Эта работа увлекла настолько, что уже не мог остановиться. Я собрал и систематизировал просто так столько информации, что в моей комнате уже хранился целый архив, в котором можно было бы найти много чего занятного.
Первый вывод очевиден. Армия — главное препятствие на моем пути к цели. Мне надо как можно скорее оставить военную службу. Мало того, что на этом пути я мало чего добьюсь, мне просто противопоказана система армейских взаимоотношений.
Это было понятно еще до моего поступления в училище, когда спорил с родителями. Сейчас же моя убежденность в своей правоте была подкреплена весомыми аргументами.

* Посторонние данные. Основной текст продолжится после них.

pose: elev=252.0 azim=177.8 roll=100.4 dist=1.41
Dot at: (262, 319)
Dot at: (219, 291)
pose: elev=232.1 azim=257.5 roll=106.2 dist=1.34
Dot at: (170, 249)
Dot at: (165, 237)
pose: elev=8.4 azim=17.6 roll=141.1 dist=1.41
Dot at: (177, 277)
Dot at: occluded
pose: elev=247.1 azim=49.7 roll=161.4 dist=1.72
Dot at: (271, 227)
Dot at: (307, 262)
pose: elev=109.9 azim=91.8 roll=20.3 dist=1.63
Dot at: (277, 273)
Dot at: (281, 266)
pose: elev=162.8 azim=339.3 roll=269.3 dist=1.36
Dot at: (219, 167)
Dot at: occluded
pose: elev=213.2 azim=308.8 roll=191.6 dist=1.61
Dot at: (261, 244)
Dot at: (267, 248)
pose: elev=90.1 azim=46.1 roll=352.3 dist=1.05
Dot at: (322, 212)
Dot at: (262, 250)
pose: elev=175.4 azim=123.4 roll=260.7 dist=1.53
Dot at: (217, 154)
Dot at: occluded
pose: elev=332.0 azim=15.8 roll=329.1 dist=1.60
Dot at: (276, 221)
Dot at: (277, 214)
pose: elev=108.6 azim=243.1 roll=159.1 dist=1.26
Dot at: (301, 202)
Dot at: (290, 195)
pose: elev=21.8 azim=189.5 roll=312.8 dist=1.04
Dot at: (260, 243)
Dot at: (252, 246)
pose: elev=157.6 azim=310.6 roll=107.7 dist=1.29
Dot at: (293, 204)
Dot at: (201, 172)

Итак, главная цель определена.
И как только она стала очевидной, мгновенно успокоился, вплоть до состояния полного безразличия. С улыбкой Будды наблюдал, как горячатся и выходят из себя горе-командиры, пытаясь настаивать на очевидно глупых решениях, и не в силах предложить ничего взамен. Эта улыбка и полная невозмутимость доводила их до бешенства. Казалось, они готовы меня растоптать, если бы только могли.
Случайно познакомился с легендой нашей площадки — её комендантом, тогда еще старшим лейтенантом, неким Огородниковым. Проходя мимо меня, он намеренно первым поприветствовал меня армейским приветствием. Тут же резко остановился и обратился ко мне, не заметившего столь значительную фигуру.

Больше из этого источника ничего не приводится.